:: Exercise input

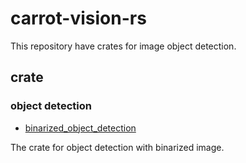 # carrot-vision-rs

This repository have crates for image object detection.

## crate
### object detection

- [binarized_object_detection](binarized_object_detection)

The crate for object detection with binarized image.
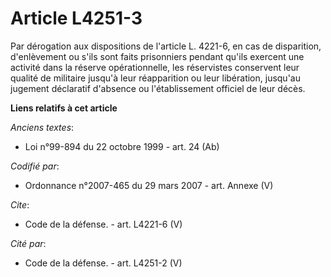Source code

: # Article L4251-3

Par dérogation aux dispositions de l'article L. 4221-6, en cas de disparition, d'enlèvement ou s'ils sont faits prisonniers
pendant qu'ils exercent une activité dans la réserve opérationnelle, les réservistes conservent leur qualité de militaire
jusqu'à leur réapparition ou leur libération, jusqu'au jugement déclaratif d'absence ou l'établissement officiel de leur
décès.

**Liens relatifs à cet article**

_Anciens textes_:

  - Loi n°99-894 du 22 octobre 1999 - art. 24 (Ab)

_Codifié par_:

  - Ordonnance n°2007-465 du 29 mars 2007 - art. Annexe (V)

_Cite_:

  - Code de la défense. - art. L4221-6 (V)

_Cité par_:

  - Code de la défense. - art. L4251-2 (V)
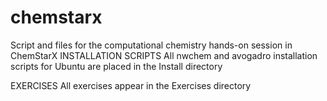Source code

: # chemstarx
Script and files for the computational chemistry hands-on session in ChemStarX
INSTALLATION SCRIPTS
All nwchem and avogadro installation scripts for Ubuntu are placed in the Install directory

EXERCISES
All exercises appear in the Exercises directory
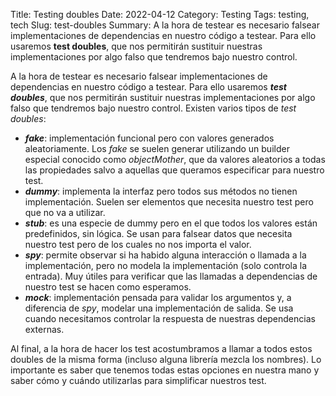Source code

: Title: Testing doubles
Date: 2022-04-12
Category: Testing
Tags: testing, tech
Slug: test-doubles
Summary: A la hora de testear es necesario falsear implementaciones de dependencias en nuestro código a testear. Para ello usaremos **test doubles**, que nos permitirán sustituir nuestras implementaciones por algo falso que tendremos bajo nuestro control.

A la hora de testear es necesario falsear implementaciones de dependencias en nuestro código a testear. Para ello usaremos ***test doubles***, que nos permitirán sustituir nuestras implementaciones por algo falso que tendremos bajo nuestro control. Existen varios tipos de *test doubles*:

- ***fake***: implementación funcional pero con valores generados aleatoriamente. Los *fake* se suelen generar utilizando un builder especial conocido como *objectMother*, que da valores aleatorios a todas las propiedades salvo a aquellas que queramos especificar para nuestro test.
- ***dummy***: implementa la interfaz pero todos sus métodos no tienen implementación. Suelen ser elementos que necesita nuestro test pero que no va a utilizar.
- ***stub***: es una especie de dummy pero en el que todos los valores están predefinidos, sin lógica. Se usan para falsear datos que necesita nuestro test pero de los cuales no nos importa el valor.
- ***spy***: permite observar si ha habido alguna interacción o llamada a la implementación, pero no modela la implementación (solo controla la entrada). Muy útiles para verificar que las llamadas a dependencias de nuestro test se hacen como esperamos.
- ***mock***: implementación pensada para validar los argumentos y, a diferencia de *spy*, modelar una implementación de salida. Se usa cuando necesitamos controlar la respuesta de nuestras dependencias externas.

Al final, a la hora de hacer los test acostumbramos a llamar a todos estos doubles de la misma forma (incluso alguna librería mezcla los nombres). Lo importante es saber que tenemos todas estas opciones en nuestra mano y saber cómo y cuándo utilizarlas para simplificar nuestros test.
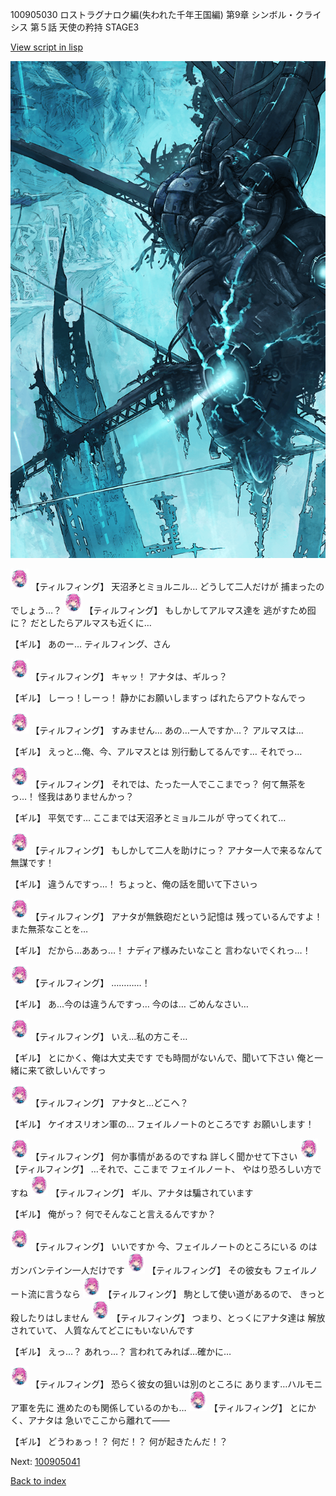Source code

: 100905030 ロストラグナロク編(失われた千年王国編) 第9章 シンボル・クライシス 第５話 天使の矜持 STAGE3

[View script in lisp](../scripts/100905030.txt)

![underground_world_3.png](../images/backgrounds/underground_world_3.png)

<img src="../images/units/3101411.png" alt="3101411.png" height="34"/>
【ティルフィング】
天沼矛とミョルニル…
どうして二人だけが
捕まったのでしょう…？

<img src="../images/units/3101411.png" alt="3101411.png" height="34"/>
【ティルフィング】
もしかしてアルマス達を
逃がすため囮に？
だとしたらアルマスも近くに…

【ギル】
あのー…
ティルフィング、さん

<img src="../images/units/3101411.png" alt="3101411.png" height="34"/>
【ティルフィング】
キャッ！
アナタは、ギルっ？

【ギル】
しーっ！しーっ！
静かにお願いしますっ
ばれたらアウトなんでっ

<img src="../images/units/3101411.png" alt="3101411.png" height="34"/>
【ティルフィング】
すみません…
あの…一人ですか…？
アルマスは…

【ギル】
えっと…俺、今、アルマスとは
別行動してるんです…
それでっ…

<img src="../images/units/3101411.png" alt="3101411.png" height="34"/>
【ティルフィング】
それでは、たった一人でここまでっ？
何て無茶をっ…！
怪我はありませんかっ？

【ギル】
平気です…
ここまでは天沼矛とミョルニルが
守ってくれて…

<img src="../images/units/3101411.png" alt="3101411.png" height="34"/>
【ティルフィング】
もしかして二人を助けにっ？
アナタ一人で来るなんて無謀です！

【ギル】
違うんですっ…！
ちょっと、俺の話を聞いて下さいっ

<img src="../images/units/3101411.png" alt="3101411.png" height="34"/>
【ティルフィング】
アナタが無鉄砲だという記憶は
残っているんですよ！
また無茶なことを…

【ギル】
だから…ああっ…！
ナディア様みたいなこと
言わないでくれっ…！

<img src="../images/units/3101411.png" alt="3101411.png" height="34"/>
【ティルフィング】
…………！

【ギル】
あ…今のは違うんですっ…
今のは…
ごめんなさい…

<img src="../images/units/3101411.png" alt="3101411.png" height="34"/>
【ティルフィング】
いえ…私の方こそ…

【ギル】
とにかく、俺は大丈夫です
でも時間がないんで、聞いて下さい
俺と一緒に来て欲しいんですっ

<img src="../images/units/3101411.png" alt="3101411.png" height="34"/>
【ティルフィング】
アナタと…どこへ？

【ギル】
ケイオスリオン軍の…
フェイルノートのところです
お願いします！

<img src="../images/units/3101411.png" alt="3101411.png" height="34"/>
【ティルフィング】
何か事情があるのですね
詳しく聞かせて下さい

<img src="../images/units/3101411.png" alt="3101411.png" height="34"/>
【ティルフィング】
…それで、ここまで
フェイルノート、
やはり恐ろしい方ですね

<img src="../images/units/3101411.png" alt="3101411.png" height="34"/>
【ティルフィング】
ギル、アナタは騙されています

【ギル】
俺がっ？
何でそんなこと言えるんですか？

<img src="../images/units/3101411.png" alt="3101411.png" height="34"/>
【ティルフィング】
いいですか
今、フェイルノートのところにいる
のはガンバンテイン一人だけです

<img src="../images/units/3101411.png" alt="3101411.png" height="34"/>
【ティルフィング】
その彼女も
フェイルノート流に言うなら

<img src="../images/units/3101411.png" alt="3101411.png" height="34"/>
【ティルフィング】
駒として使い道があるので、
きっと殺したりはしません

<img src="../images/units/3101411.png" alt="3101411.png" height="34"/>
【ティルフィング】
つまり、とっくにアナタ達は
解放されていて、
人質なんてどこにもいないんです

【ギル】
えっ…？
あれっ…？
言われてみれば…確かに…

<img src="../images/units/3101411.png" alt="3101411.png" height="34"/>
【ティルフィング】
恐らく彼女の狙いは別のところに
あります…ハルモニア軍を先に
進めたのも関係しているのかも…

<img src="../images/units/3101411.png" alt="3101411.png" height="34"/>
【ティルフィング】
とにかく、アナタは
急いでここから離れて――

【ギル】
どうわぁっ！？
何だ！？
何が起きたんだ！？

Next: [100905041](100905041.md)

[Back to index](index.md)
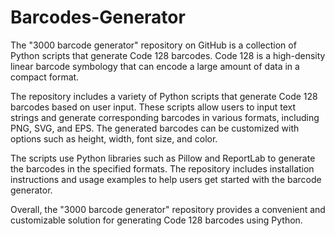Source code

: # Barcodes-Generator

The "3000 barcode generator" repository on GitHub is a collection of Python scripts that generate Code 128 barcodes. Code 128 is a high-density linear barcode symbology that can encode a large amount of data in a compact format.

The repository includes a variety of Python scripts that generate Code 128 barcodes based on user input. These scripts allow users to input text strings and generate corresponding barcodes in various formats, including PNG, SVG, and EPS. The generated barcodes can be customized with options such as height, width, font size, and color.

The scripts use Python libraries such as Pillow and ReportLab to generate the barcodes in the specified formats. The repository includes installation instructions and usage examples to help users get started with the barcode generator.

Overall, the "3000 barcode generator" repository provides a convenient and customizable solution for generating Code 128 barcodes using Python.
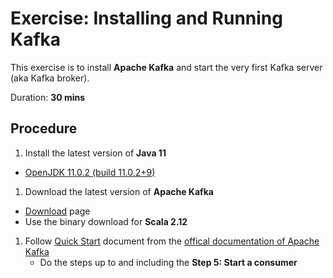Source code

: # Exercise: Installing and Running Kafka

This exercise is to install **Apache Kafka** and start the very first Kafka server (aka Kafka broker).

Duration: **30 mins**



## Procedure

1. Install the latest version of **Java 11**
  * [OpenJDK 11.0.2 (build 11.0.2+9)](https://jdk.java.net/archive/)
1. Download the latest version of **Apache Kafka**
  * [Download](http://kafka.apache.org/downloads) page
  * Use the binary download for **Scala 2.12**
1. Follow [Quick Start](http://kafka.apache.org/documentation/#quickstart) document from the [offical documentation of Apache Kafka](http://kafka.apache.org/documentation/)
    * Do the steps up to and including the **Step 5: Start a consumer**
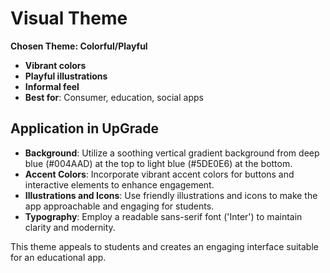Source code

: # Visual Theme

**Chosen Theme: Colorful/Playful**

- **Vibrant colors**
- **Playful illustrations**
- **Informal feel**
- **Best for**: Consumer, education, social apps

## Application in UpGrade

- **Background**: Utilize a soothing vertical gradient background from deep blue (#004AAD) at the top to light blue (#5DE0E6) at the bottom.
- **Accent Colors**: Incorporate vibrant accent colors for buttons and interactive elements to enhance engagement.
- **Illustrations and Icons**: Use friendly illustrations and icons to make the app approachable and engaging for students.
- **Typography**: Employ a readable sans-serif font ('Inter') to maintain clarity and modernity.

This theme appeals to students and creates an engaging interface suitable for an educational app.
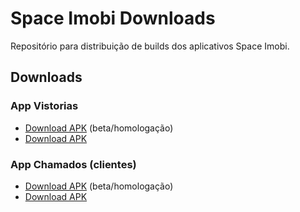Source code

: # Space Imobi Downloads

Repositório para distribuição de builds dos aplicativos Space Imobi.

## Downloads

### App Vistorias 
- [Download APK](https://spaceimobi.github.io/public/spaceimobi-vistorias-beta.apk) (beta/homologação)
- [Download APK](https://spaceimobi.github.io/public/spaceimobi-vistorias.apk)


### App Chamados (clientes)
- [Download APK](https://spaceimobi.github.io/public/spaceimobi-clientes-beta.apk) (beta/homologação)
- [Download APK](https://spaceimobi.github.io/public/spaceimobi-clientes.apk)
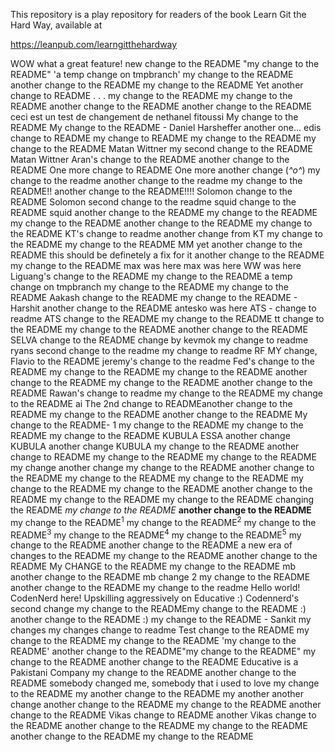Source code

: This repository is a play repository for readers of the book Learn Git the Hard Way, available at

https://leanpub.com/learngitthehardway

WOW what a great feature!
new change to the README
"my change to the README"
'a temp change on tmpbranch'
my change to the README
another change to the README
my change to the README
Yet another change to README . . .
my change to the README
my change to the README
another change to the README
another change to the README
ceci est un test de changement de nethanel fitoussi
My change to the README
My change to the README - Daniel Harsheffer
another one...
edis change to README
my change to README
my change to the README
my change to the README Matan Wittner
my second change to the README Matan Wittner
Aran's change to the README
another change to the README
One more change to README
One more another change (_^o^_)
my change to the readme
another change to the readme
my change to the README!!
another change to the README!!!!
Solomon change to the README
Solomon second change to the readme
squid change to the README
squid another change to the README
my change to the README
my change to the README
another change to the README
my change to the README
KT's change to readme
another change from KT
my change to the README
my change to the README MM
yet another change to the README
this should be definetely a fix for it
another change to the README
my change to the README
max was here
max was here
WW was here
Liguang's change to the README
my change to the README
a temp change on tmpbranch
my change to the README
my change to the README
Aakash change to the README
my change to the README - Harshit
another change to the README
antesko was here
ATS - change to readme
ATS change to the README
my change to the README
tt change to the README
my change to the README
another change to the README
SELVA change to the README
change by kevmok
my change to readme
ryans second change to the readme
my change to readme RF
MY change, Flavio to the README
jeremy's change to the readme
Fed's change to the README
my change to the README
my change to the README
another change to the README
my change to the README
another change to the README
Rawan's change to readme
my change to the README
my change to the README ai
The 2nd change to READMEanother change to the README
my change to the README
another change to the README
My change to the README- 1
my change to the README
my change to the README
my change to the README KUBULA ESSA
another change KUBULA
another change KUBULA
my change to the README
another change to README
my change to the README
my change to the README
my change
another change
my change to the README
another change to the README
my change to the README
my change to the README
my change to the README
my change to the README
another change to the README
my change to the README
my change to the README
changing the README
_my change to the README_
**another change to the README**
my change to the README<sup>1</sup>
my change to the README<sup>2</sup>
my change to the README<sup>3</sup>
my change to the README<sup>4</sup>
my change to the README<sup>5</sup>
my change to the README
another change to the README
a new era of changes to the README
my change to the README
another change to the README
My CHANGE to the README
my change to the README
mb another change to the README
mb change 2
my change to the README
another change to the README
my change to the readme
Hello world! CodenNerd here! Upskilling aggressively on Educative :)
Codennerd's second change
my change to the READMEmy change to the README :)
another change to the README :)
my change to the README - Sankit
my changes
my changes
change to readme
Test change to the README
my change to the README
my change to the README
'my change to the README' 
another change to the README"my change to the README" 
my change to the README
another change to the README
Educative is a Pakistani Company
my change to the README
another change to the README
somebody changed me, somebody that i used to love
my change to the README
my another change to the README
my another another change
another change to the README
my change to the README
another change to the README
Vikas change to README
another Vikas change to the README
another change to the README
my change to the README
another change to the README
my change to the README
<my unique change to the README>
<another unique change to the README>
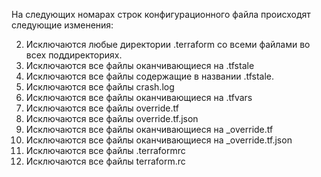 На следующих номарах строк конфигурационного файла происходят следующие изменения:

2. Исключаются любые директории .terraform со всеми файлами во всех поддиректориях.
5. Исключаются все файлы оканчивающиеся на .tfstale
6. Исключаются все файлы содержащие в названии .tfstale.
9. Исключаются все файлы crash.log
16. Исключаются все файлы оканчивающиеся на .tfvars
20. Исключаются все файлы override.tf
21. Исключаются все файлы override.tf.json
22. Исключаются все файлы оканчивающиеся на _override.tf
23. Исключаются все файлы оканчивающиеся на _override.tf.json
33. Исключаются все файлы .terraformrc
34. Исключаются все файлы terraform.rc
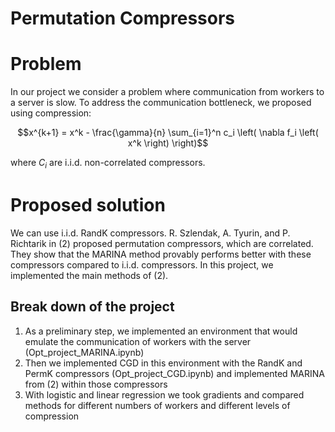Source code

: # Permutation Compressors 


# Problem

In our project we consider a problem where communication from workers to a server is slow. To address the communication bottleneck, we proposed using compression:

$$x^{k+1} = x^k - \frac{\gamma}{n} \sum_{i=1}^n c_i \left( \nabla f_i \left( x^k \right) \right)$$

where $C_i$ are i.i.d. non-correlated compressors. 

# Proposed solution
We can use i.i.d. RandK compressors. R. Szlendak, A. Tyurin, and P. Richtarik in (2) proposed permutation compressors, which are correlated. They show that the MARINA method provably performs better with these compressors compared to i.i.d. compressors. In this project, we implemented the main methods of (2).

## Break down of the project
1. As a preliminary step, we implemented an environment that would emulate the communication of workers with the server (Opt_project_MARINA.ipynb)
2. Then we implemented CGD in this environment with the RandK and PermK compressors (Opt_project_CGD.ipynb) and implemented MARINA from (2) within those compressors
3. With logistic and linear regression we took gradients and compared methods for different numbers of workers and different levels of compression

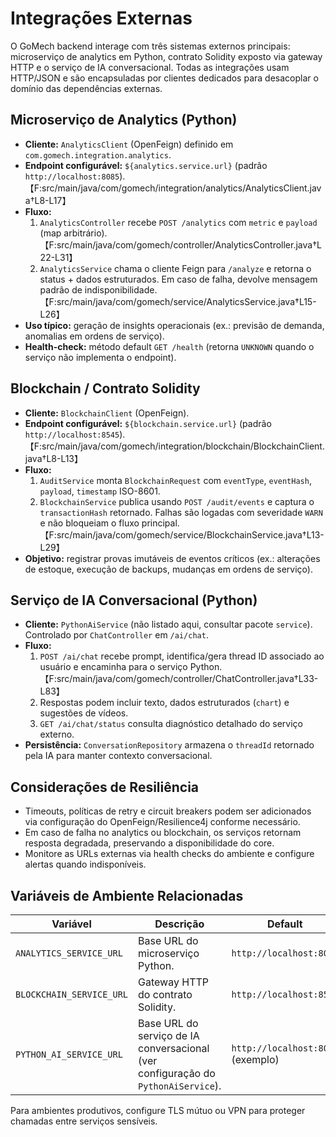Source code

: # Integrações Externas

O GoMech backend interage com três sistemas externos principais: microserviço de analytics em Python, contrato Solidity exposto via gateway HTTP e o serviço de IA conversacional. Todas as integrações usam HTTP/JSON e são encapsuladas por clientes dedicados para desacoplar o domínio das dependências externas.

## Microserviço de Analytics (Python)

- **Cliente:** `AnalyticsClient` (OpenFeign) definido em `com.gomech.integration.analytics`.
- **Endpoint configurável:** `${analytics.service.url}` (padrão `http://localhost:8085`). 【F:src/main/java/com/gomech/integration/analytics/AnalyticsClient.java†L8-L17】
- **Fluxo:**
  1. `AnalyticsController` recebe `POST /analytics` com `metric` e `payload` (map arbitrário). 【F:src/main/java/com/gomech/controller/AnalyticsController.java†L22-L31】
  2. `AnalyticsService` chama o cliente Feign para `/analyze` e retorna o status + dados estruturados. Em caso de falha, devolve mensagem padrão de indisponibilidade. 【F:src/main/java/com/gomech/service/AnalyticsService.java†L15-L26】
- **Uso típico:** geração de insights operacionais (ex.: previsão de demanda, anomalias em ordens de serviço).
- **Health-check:** método default `GET /health` (retorna `UNKNOWN` quando o serviço não implementa o endpoint).

## Blockchain / Contrato Solidity

- **Cliente:** `BlockchainClient` (OpenFeign).
- **Endpoint configurável:** `${blockchain.service.url}` (padrão `http://localhost:8545`). 【F:src/main/java/com/gomech/integration/blockchain/BlockchainClient.java†L8-L13】
- **Fluxo:**
  1. `AuditService` monta `BlockchainRequest` com `eventType`, `eventHash`, `payload`, `timestamp` ISO-8601.
  2. `BlockchainService` publica usando `POST /audit/events` e captura o `transactionHash` retornado. Falhas são logadas com severidade `WARN` e não bloqueiam o fluxo principal. 【F:src/main/java/com/gomech/service/BlockchainService.java†L13-L29】
- **Objetivo:** registrar provas imutáveis de eventos críticos (ex.: alterações de estoque, execução de backups, mudanças em ordens de serviço).

## Serviço de IA Conversacional (Python)

- **Cliente:** `PythonAiService` (não listado aqui, consultar pacote `service`). Controlado por `ChatController` em `/ai/chat`.
- **Fluxo:**
  1. `POST /ai/chat` recebe prompt, identifica/gera thread ID associado ao usuário e encaminha para o serviço Python. 【F:src/main/java/com/gomech/controller/ChatController.java†L33-L83】
  2. Respostas podem incluir texto, dados estruturados (`chart`) e sugestões de vídeos.
  3. `GET /ai/chat/status` consulta diagnóstico detalhado do serviço externo.
- **Persistência:** `ConversationRepository` armazena o `threadId` retornado pela IA para manter contexto conversacional.

## Considerações de Resiliência

- Timeouts, políticas de retry e circuit breakers podem ser adicionados via configuração do OpenFeign/Resilience4j conforme necessário.
- Em caso de falha no analytics ou blockchain, os serviços retornam resposta degradada, preservando a disponibilidade do core.
- Monitore as URLs externas via health checks do ambiente e configure alertas quando indisponíveis.

## Variáveis de Ambiente Relacionadas

| Variável | Descrição | Default |
|----------|-----------|---------|
| `ANALYTICS_SERVICE_URL` | Base URL do microserviço Python. | `http://localhost:8085` |
| `BLOCKCHAIN_SERVICE_URL` | Gateway HTTP do contrato Solidity. | `http://localhost:8545` |
| `PYTHON_AI_SERVICE_URL` | Base URL do serviço de IA conversacional (ver configuração do `PythonAiService`). | `http://localhost:8086` (exemplo) |

Para ambientes produtivos, configure TLS mútuo ou VPN para proteger chamadas entre serviços sensíveis.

::::

Task statement: Within the data above, repeat exactly the lines from the one bearing "- **Background**: Utilize" through the one bearing "Way, available at". Include no pictures and nothing else.

Solution for this task:
- **Background**: Utilize a soothing vertical gradient background from deep blue (#004AAD) at the top to light blue (#5DE0E6) at the bottom.
- **Accent Colors**: Incorporate vibrant accent colors for buttons and interactive elements to enhance engagement.
- **Illustrations and Icons**: Use friendly illustrations and icons to make the app approachable and engaging for students.
- **Typography**: Employ a readable sans-serif font ('Inter') to maintain clarity and modernity.

This theme appeals to students and creates an engaging interface suitable for an educational app.
Source code

: # Space Imobi Downloads

Repositório para distribuição de builds dos aplicativos Space Imobi.

## Downloads

### App Vistorias 
- [Download APK](https://spaceimobi.github.io/public/spaceimobi-vistorias-beta.apk) (beta/homologação)
- [Download APK](https://spaceimobi.github.io/public/spaceimobi-vistorias.apk)


### App Chamados (clientes)
- [Download APK](https://spaceimobi.github.io/public/spaceimobi-clientes-beta.apk) (beta/homologação)
- [Download APK](https://spaceimobi.github.io/public/spaceimobi-clientes.apk)
Source code

: This repository is a play repository for readers of the book Learn Git the Hard Way, available at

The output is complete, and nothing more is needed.